+++ Text provided +++

Split into two groups, the semifinalists in the second round each had another half-hour to create a Lego masterpiece inspired by a vacation. The event’s winner, Coffey, created a set of luges in honor of the upcoming Winter Olympics.
Throughout the two-day competition, viewers packed into the BPL’s exhibition hall, lining up to watch contestants build. The hordes of spectators would have given any sweet librarian a heart attack, as they crowded the hall and cheered passionately for the builders. People even gathered outside the library half an hour early in anticipation of Sunday’s session. “It shows how timeless Lego is,” Gilmore said of the massive crowd at the event, which ranged from newborns to senior citizens. The children were encouraged to play alongside and even got their creations displayed beside the competitors’ works.

+++

• _Work instructions_:
a - Quote the passage about the Lego competition from "Split into two" up to and including "the competitors’ works.".
b - According to the passage about the Lego competition, what did the winner, Coffey, build?
c - Continue the passage about the Lego competition from where it stops.

+++ Material provided +++

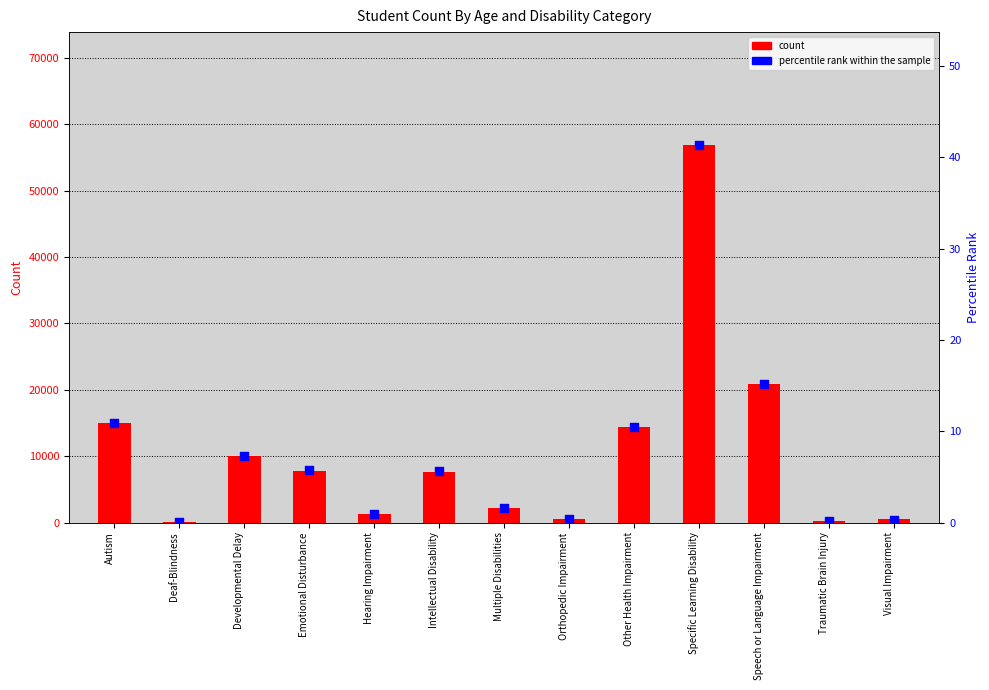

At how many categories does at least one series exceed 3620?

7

+++
+++ Material provided +++

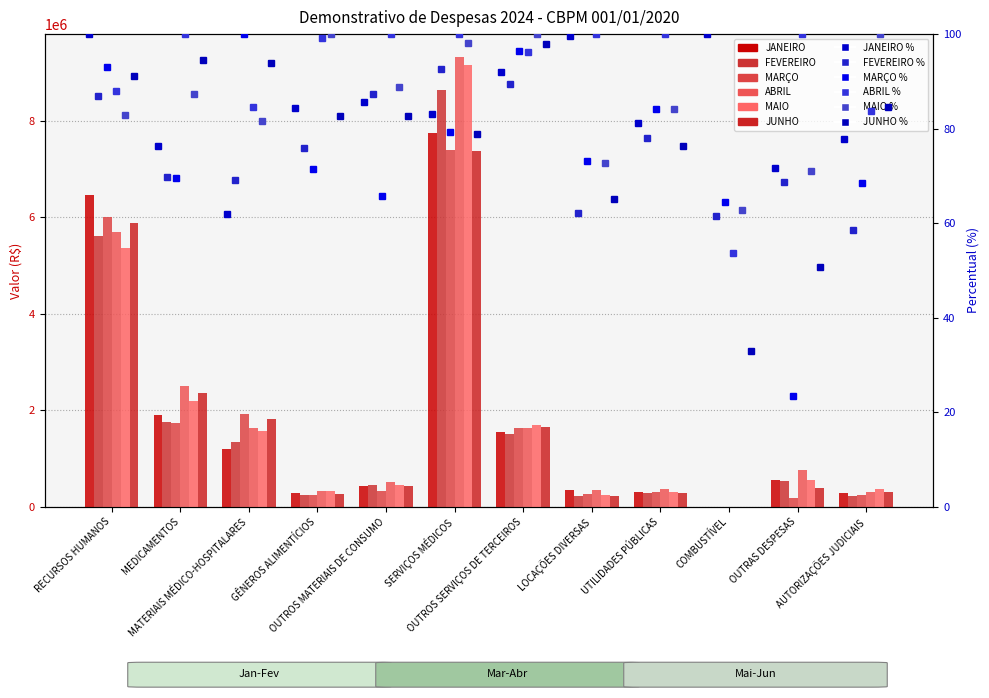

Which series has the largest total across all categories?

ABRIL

+++

• _Results for each task_:
a -
Split into two groups, the semifinalists in the second round each had another half-hour to create a Lego masterpiece inspired by a vacation. The event’s winner, Coffey, created a set of luges in honor of the upcoming Winter Olympics.
Throughout the two-day competition, viewers packed into the BPL’s exhibition hall, lining up to watch contestants build. The hordes of spectators would have given any sweet librarian a heart attack, as they crowded the hall and cheered passionately for the builders. People even gathered outside the library half an hour early in anticipation of Sunday’s session. “It shows how timeless Lego is,” Gilmore said of the massive crowd at the event, which ranged from newborns to senior citizens. The children were encouraged to play alongside and even got their creations displayed beside the competitors’ works.

b - Coffey built a set of luges in honor of the upcoming Winter Olympics.

c -
In the final round, the top 10 contestants from Saturday’s competition were given 45 minutes to make a sculpture that best described them personally. The first finalist, Boston native Ian Dulin, created a guitar for his self-inspired piece.
Jason Behrens, a Somerville resident, worked with the kids watching his table to come up with his final piece. He created a fictional game with them and made it out of Legos, working within the core Discover Center tenet of interaction with visitors.
Quigley, a Framingham resident, finished off the day with a full princess, surprising the other contestants in how large a creation she was able to make in such a short time span.
Another musically themed construction was made by Charles Seidner from New York, who created a trumpet and music notes for his finale piece. Seidner let the many children standing around his table pick out colors and pieces for him to use in his creation.
Matthew Miller, who came from Philadelphia to compete, made a wood saw for his self-descriptive creation. Miller was even able to create a “motor” inside, allowing the blade piece to move up and down if pulled.
Paul Robert Watson, who currently lives in Jamaica Plain, created two Lego hands in the last round.
Brianna Richardson from Marlborough showed her love for reading with her Lego book.
Christopher Santoro, from Lowell, made a Lego replica of himself on the drums, harkening back to the vacation-themed Round 2 when his Lego structure depicted him fishing on a dock.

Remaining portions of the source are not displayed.